Ему все вспоминался восемнадцатый год. Молодой красногвардейский отряд шел по зеленой, залитой солнцем лощине, и вдруг его обстреляли из пулемета — сначала спереди, потом с тыла, и кто-то упал; услышал Гриша Лобачев первые смертные стоны и побежал, бросив винтовку, как бежал уже весь отряд. Но отчаянно и грозно закричал командир, и Гриша остановился… Все призывало к тому, чтоб бежать: вражеские пулеметы наперебой продолжали строчить, и товарищ, бежавший рядом, вдруг споткнулся, упал ничком, роняя винтовку, страшно дернулся и застыл, не переменяя неудобной позы. Командир продолжал кричать: он упрекал, грозил и призывал — и люди в нерешительности останавливались, так же как остановился пристыженный Лобачев… И вот он первый нагнулся и схватил винтовку убитого товарища, кинулся в канаву, заросшую влажной травой, и первый выстрелил в направлении той опушки леса, откуда летели пулеметные очереди… Так началась для него гражданская война. Так родилась та боевая трезвость, которая сопровождала Григория Лобачева всю гражданскую войну. И казалось ему, что навсегда избавится он от той задористой, беспечной и смешной удали, которая кружила ему голову до того момента, как в первый раз он был обстрелян.

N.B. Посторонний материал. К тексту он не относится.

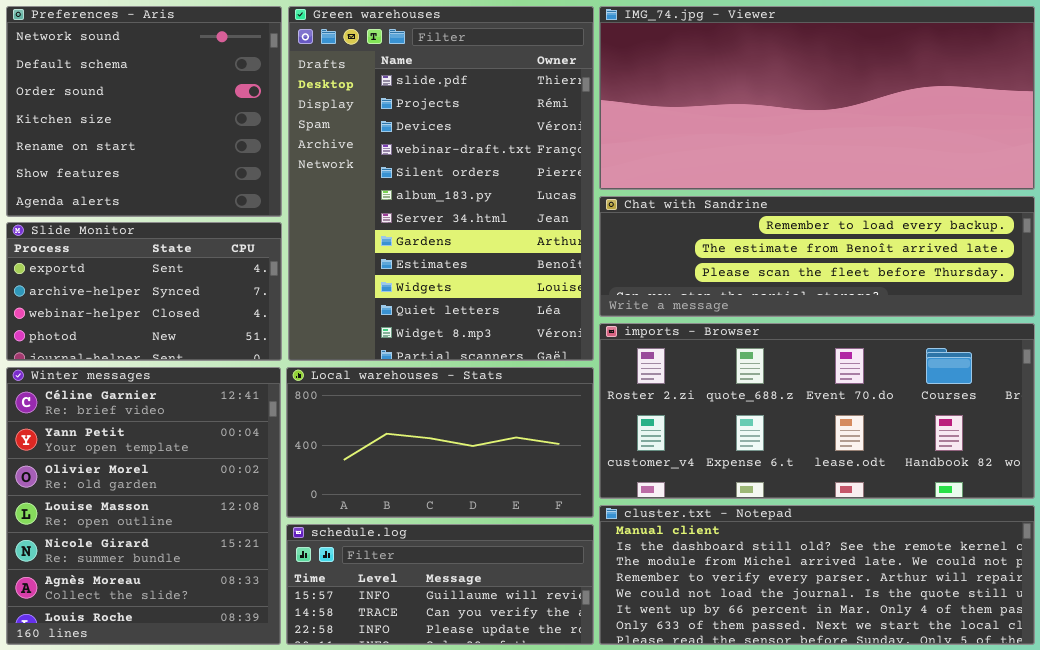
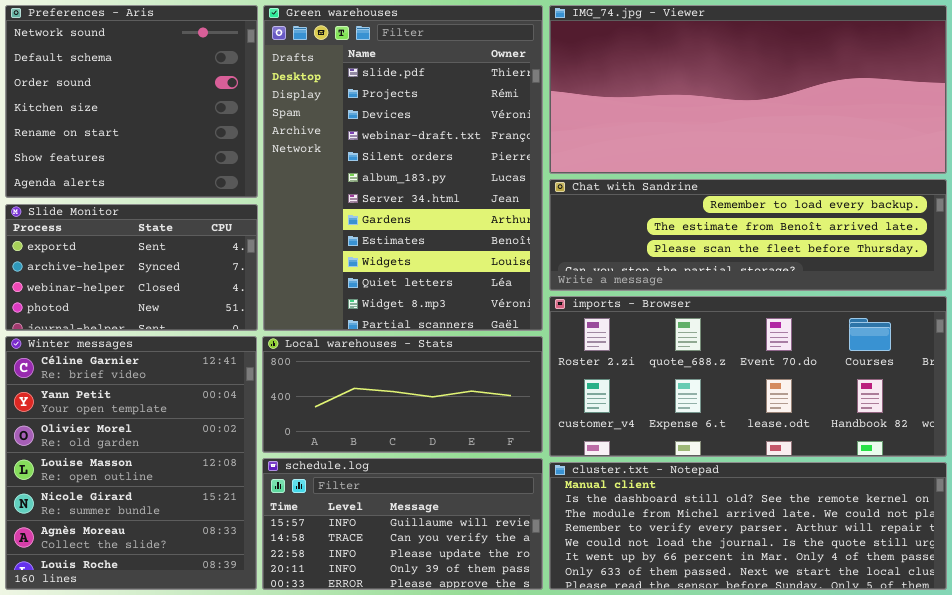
Local warehouses - Stats: [286,367,594,518] -> [262,336,543,453], resized
schedule.log: [286,524,594,645] -> [262,458,543,590], resized

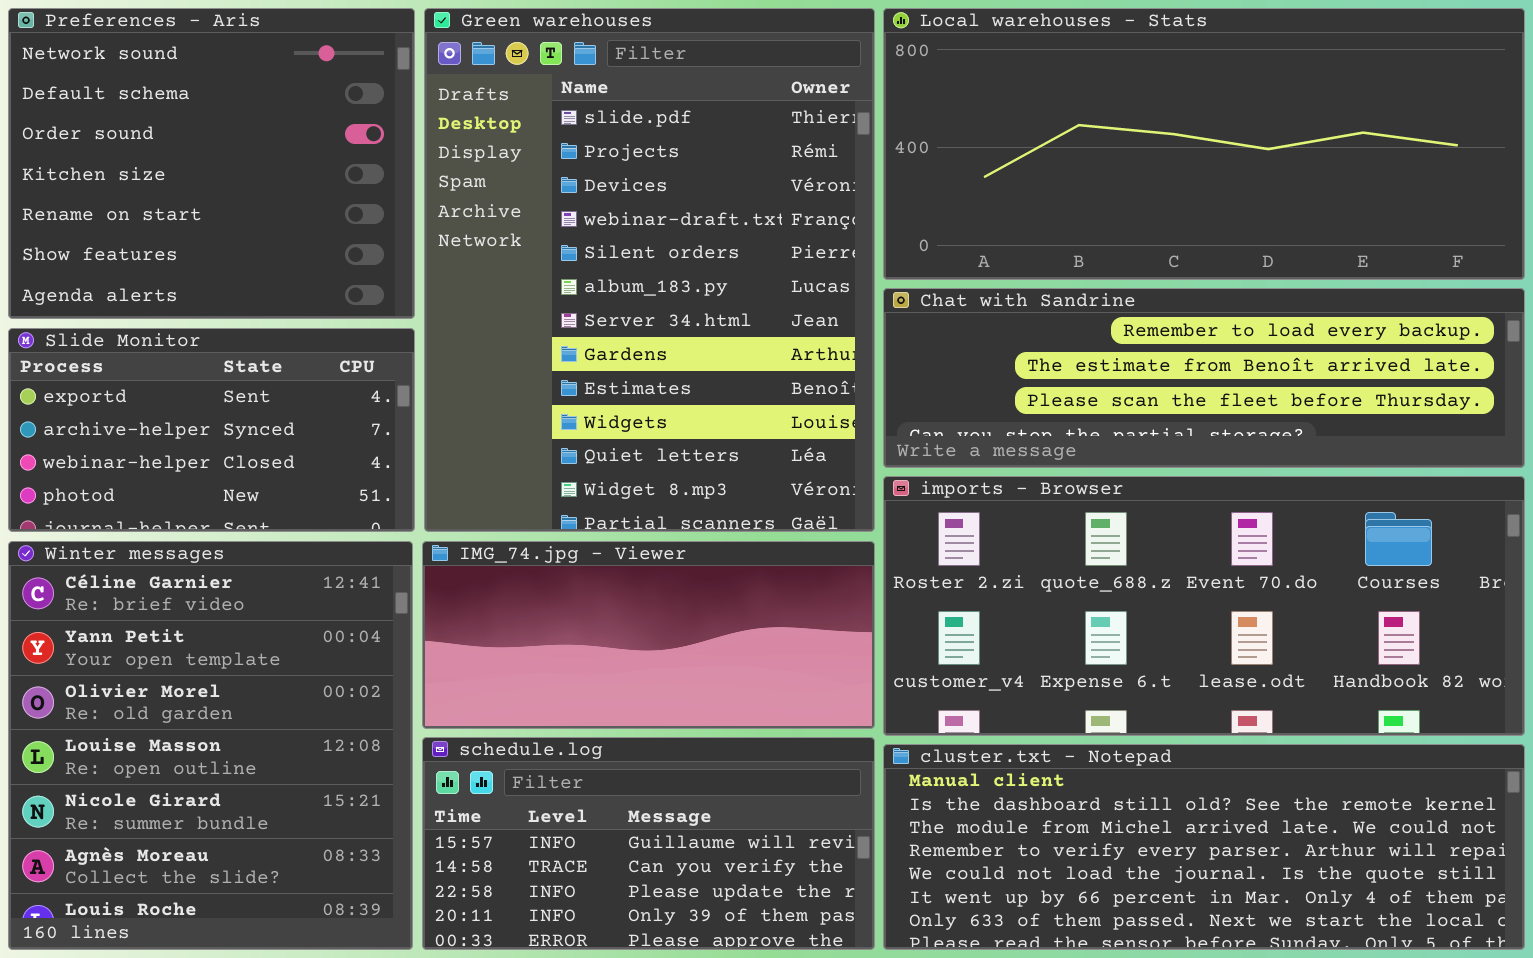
IMG_74.jpg - Viewer: [549,5,947,174] -> [422,541,875,729], moved, resized
Local warehouses - Stats: [262,336,543,453] -> [883,8,1525,280], moved, resized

Но все повторилось: на учебу ехал он, оказывается, не представляя, что она такое будет, как не представлял, что такое война, пока не попал под первый страшный обстрел.
Тоска по Варе не оставляла его. Похоже было, как если бы ему приходилось идти в гору и, кроме трудности восхождения, еще пересиливать постоянную боль, тяжелую, горестную и воспалявшую его душу. Таково было его чувство к Варе. И заглушать его можно было только работой, целиком погружаясь в атмосферу курсов.
Он неслышно проходил по большой библиотеке-читальне, слушая шелест бумаги, быстрый бег карандаша, сдержанное откашливанье, непроизвольный шепот, повторяющий упрямое, не поддающееся пониманию слово. Головы комиссаров неподвижно склонились над столами, и Лобачев заглядывал через плечи: Гладких — «Аграрная программа» Ленина. Понятно. Смирнов — «История Пугачевского бунта» Пушкина. Интересно, кто ему посоветовал. Неужто сам добрался? Коваль — «Новь» Тургенева. Занятно. Нужно будет поговорить — что нашел? Понравилось ли? Герасименко — «Овод» Войнич. Очень хорошо. Васильев — «Развитие капитализма в России».
Оглянувшись, Васильев увидел Лобачева и своей горячей рукой удержал его:
— Гринь, ты погляди… — взволнованно шепчет он. — Читай, — говорит он, отчеркивая ногтем строчки.